Axé Zumbi Tutu

Baobá - Fundo para Equidade Racial

15 de março de 2022

Desmond Tutu, um dos responsáveis pela queda do apartheid na África do Sul, veio ao Brasil há 34 anos deixando seu legado de luta contra o racismo 

Por Wagner Prado

Há  quase três meses, exatamente em 26 de dezembro de 2021, o mundo perdia um de seus maiores ícones na luta contra o racismo. Acometido por inúmeras infecções originárias de um câncer de próstata, o arcebispo da igreja anglicana Desmond Mpilo Tutu morria aos 90 anos. Laureado com o Prêmio Nobel da Paz em 1984, Tutu foi um lutador incansável pela igualdade racial em seu país, a África do Sul, e viveu para espalhar pelo mundo o seu legado pela luta em favor da liberdade.para o povo negro.
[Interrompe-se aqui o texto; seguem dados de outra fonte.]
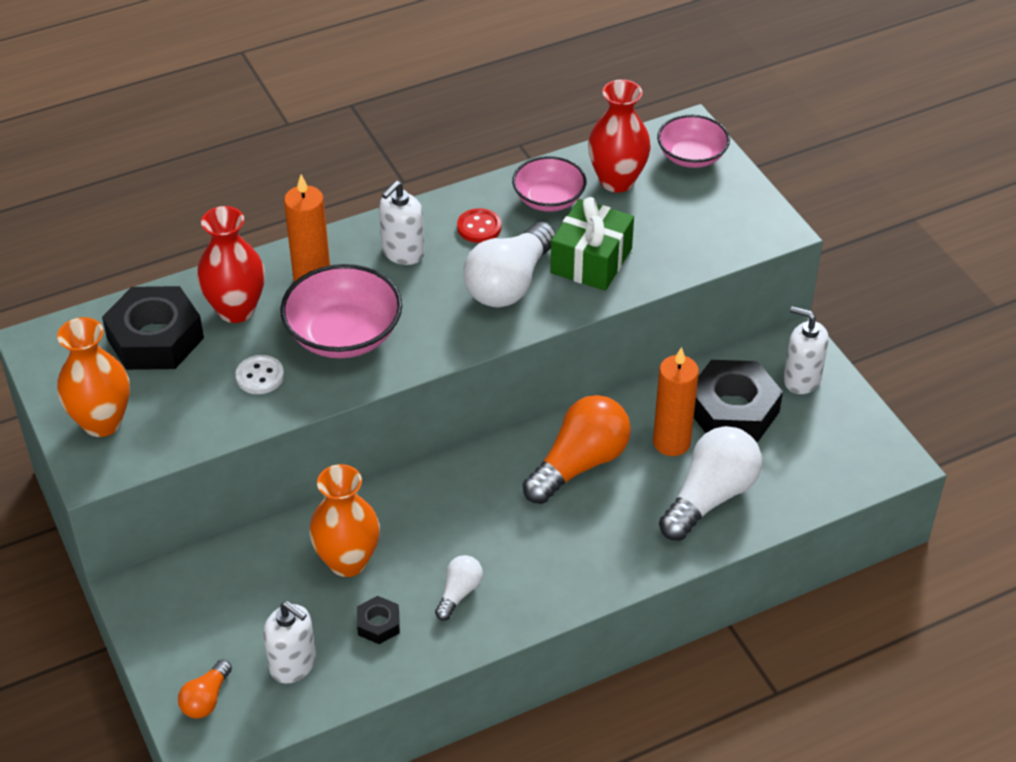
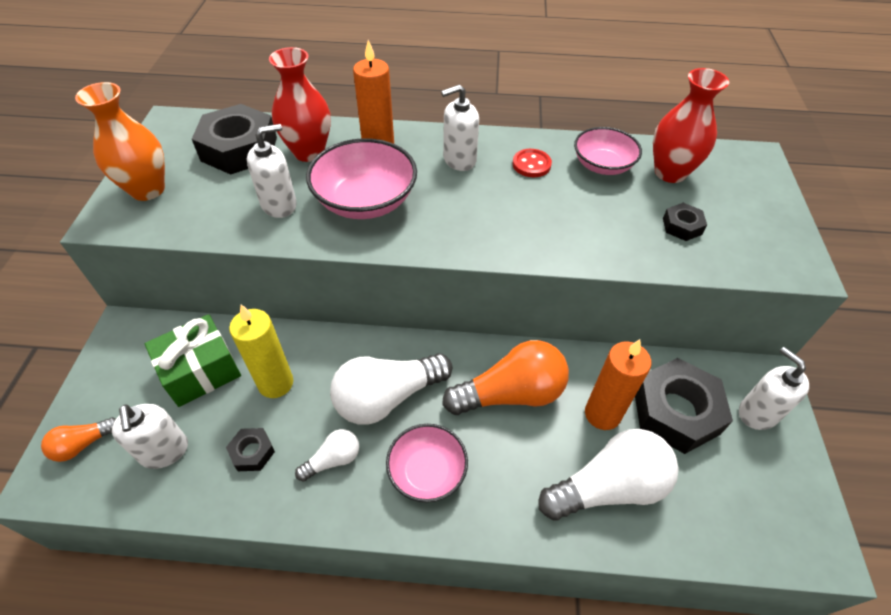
camera: 30 degrees right, 5 degrees up
white button [236,355,284,394] -> white soap dispenser [247,124,297,218]
orange vase [309,464,380,577] -> yellow candle [229,305,293,398]
white light bulb [463,222,556,307] -> white light bulb moved to [330,353,452,425]
green gift [550,197,634,291] -> green gift moved to [145,314,241,407]
pink bowl [657,115,730,168] -> pink bowl moved to [386,424,468,503]
none -> black nut [663,203,707,241]

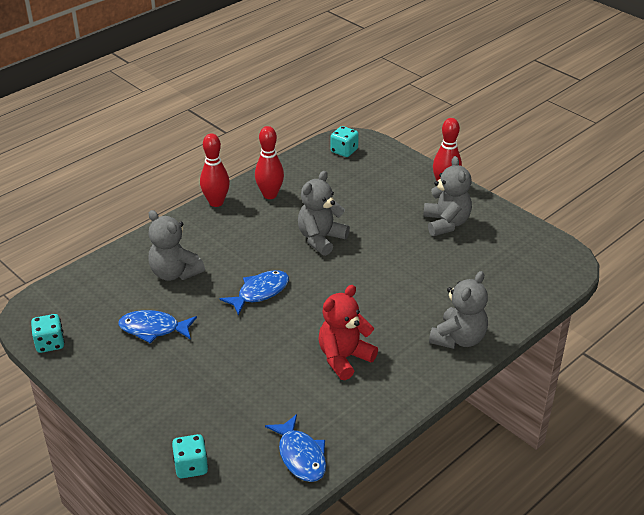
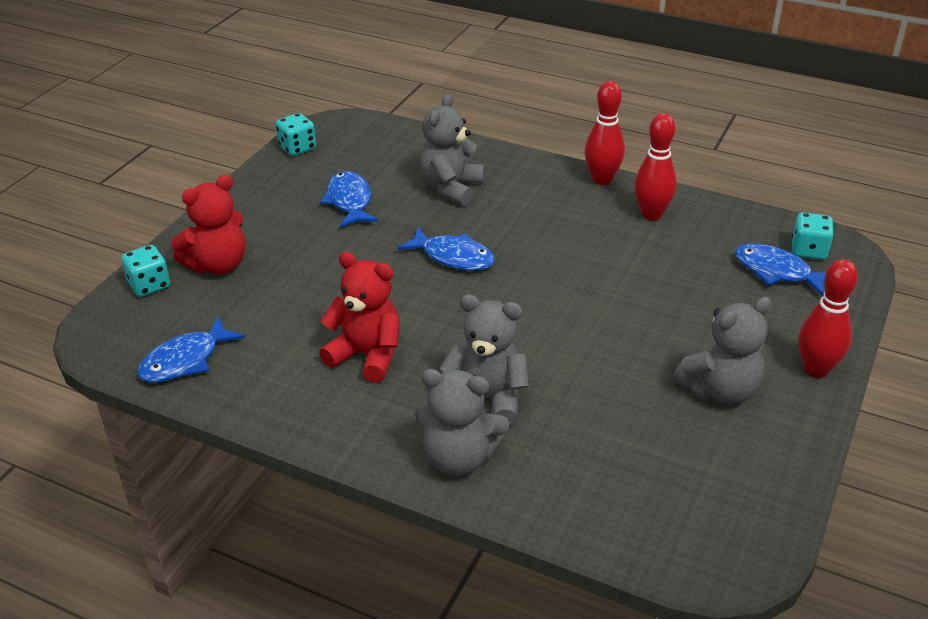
camera: 70 degrees right, 0 degrees up
grey teddy bear [298,171,350,256] -> grey teddy bear moved to [440,294,529,426]
none -> red teddy bear [171,175,245,274]
none -> blue fish [735,243,826,297]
O regime de Apartheid vigorou na África do Sul por 40 anos, de 1948 a 1988, quando foram iniciadas as negociações para seu banimento. Nele, a minoria branca detinha o poder do voto, o poder econômico e o poder político. A maioria negra tinha que se submeter às imposições da minoria. Os negros não podiam ser donos de terras e tinham que viver em zonas residenciais separadas, em total confinamento. Os casamentos entre homens negros e mulheres brancas ou mulheres negras e homens brancos eram proibidos por lei. O Apartheid é considerado uma das maiores atrocidades cometidas pelo Homem, pois separa, oprime, aprisiona, tortura e mata.   

Desmond Tutu esteve no Brasil pela primeira vez em maio de 1987, durante o governo presidente José Sarney. Três anos antes, em 1984, Tutu havia recebido do Comitê Norueguês do Prêmio Nobel, o Nobel da Paz. 
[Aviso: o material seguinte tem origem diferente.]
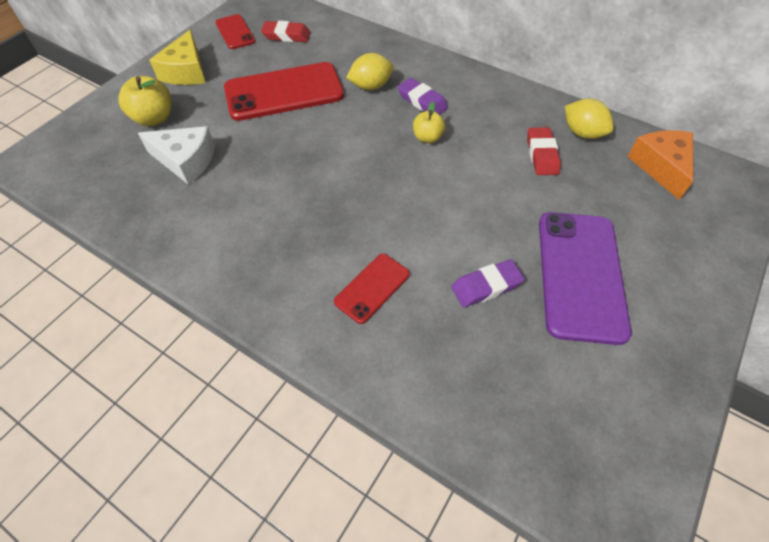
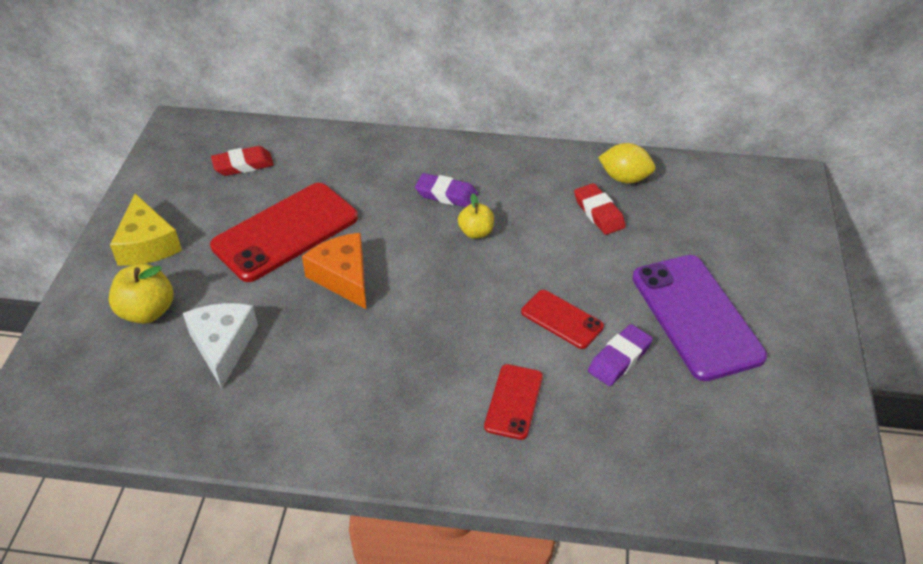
camera: 25 degrees left, 10 degrees down
white cheese [138,126,215,185] -> white cheese turned 90 degrees counterclockwise [183,303,258,388]
red phone [215,14,256,49] -> red phone moved to [521,290,604,349]
yellow lemon [346,53,394,90] -> none
orange cheese [627,130,693,200] -> orange cheese moved to [302,233,366,309]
Desmond Tutu saiu da África do Sul e chegou ao Rio de Janeiro onde o Movimento Negro iniciava uma corrida em busca da igualdade racial. Se na África do Sul a segregação era algo institucionalizado, o Brasil da propalada democracia racial separava, oprimia, aprisionava e matava por baixo dos panos. O maior alvo, como demonstram as estatísticas até hoje: a gente preta. No Brasil, assim como na África do pré-apartheid, o Estado não reconhece, não protege, não efetiva e viola os direitos de pessoas negras, incluindo o direito à vida. 

Tutu foi recebido por personagens que têm o nome cravado na história da luta pela liberdade de raça, credo e cor no Brasil. Benedita da Silva, Abdias Nascimento, Januário Garcia (Janu), José (Zé) Miguel, Justo de Carvalho e Milton Gonçalves foram alguns dos que estiveram no Colégio Sion, no Cosme Velho, na recepção a Desmond Tutu. 

Vestindo calça cinza e camisa clerical vermelha, o então bispo anglicano mostrou-se encantado com o que via. Sua primeira palavra na saudação aos presentes no auditório do colégio foi “obrigado”, dito em português. Cada manifestação dele era sucedida de muitas palmas e gritos de protesto contra o racismo também existente no Brasil. Desmond Tutu começou sua fala dizendo: “Nunca imaginei que alguém tivesse que brigar para chegar perto de mim e me beijar. Venho aqui em nome de milhões de pessoas vítimas do sistema que é conhecido como o pior sistema depois do nazismo. Quero agradecer ao povo brasileiro pelo apoio que nos deu em nome da paz e da justiça”, disse. 

Abdias Nascimento, que ocupava a presidência da mesa em homenagem a Tutu foi enfático: “Estou altamente  honrado pela tarefa conferida a mim pelos meus companheiros do Movimento Negro do Rio de Janeiro, para saudá-lo e dar boas vindas nesse encontro. A comunidade afro-brasileira tem lutado arduamente por essa oportunidade de se encontrar com o irmão Tutu, pois para nós você simboliza uma luta que também é a nossa. Por essa razão, honrando a resistência afro-brasileira, que organizou os quilombos, culminando na República dos Palmares, permita-me batizá-lo hoje, Bispo Tutu,  com o maior título que os negros desse país poderiam outorgar: ‘Zumbi da África do Sul’. Não nos calaremos até que o mundo esteja livre do Apartheid. Axé Zumbi Tutu!”

O regime do Apartheid foi oficialmente banido da África do Sul em 1994, depois de negociações que foram iniciadas em 1988/1989, ainda com Nelson Mandela na prisão. Em 1990, Mandela foi libertado após cumprir 27 anos de prisão, em 1994 Mandela venceu as eleições e foi declarado presidente da África do Sul. Quem o conduziu para seu primeiro discurso após a posse foi o arcebispo Desmond Tutu.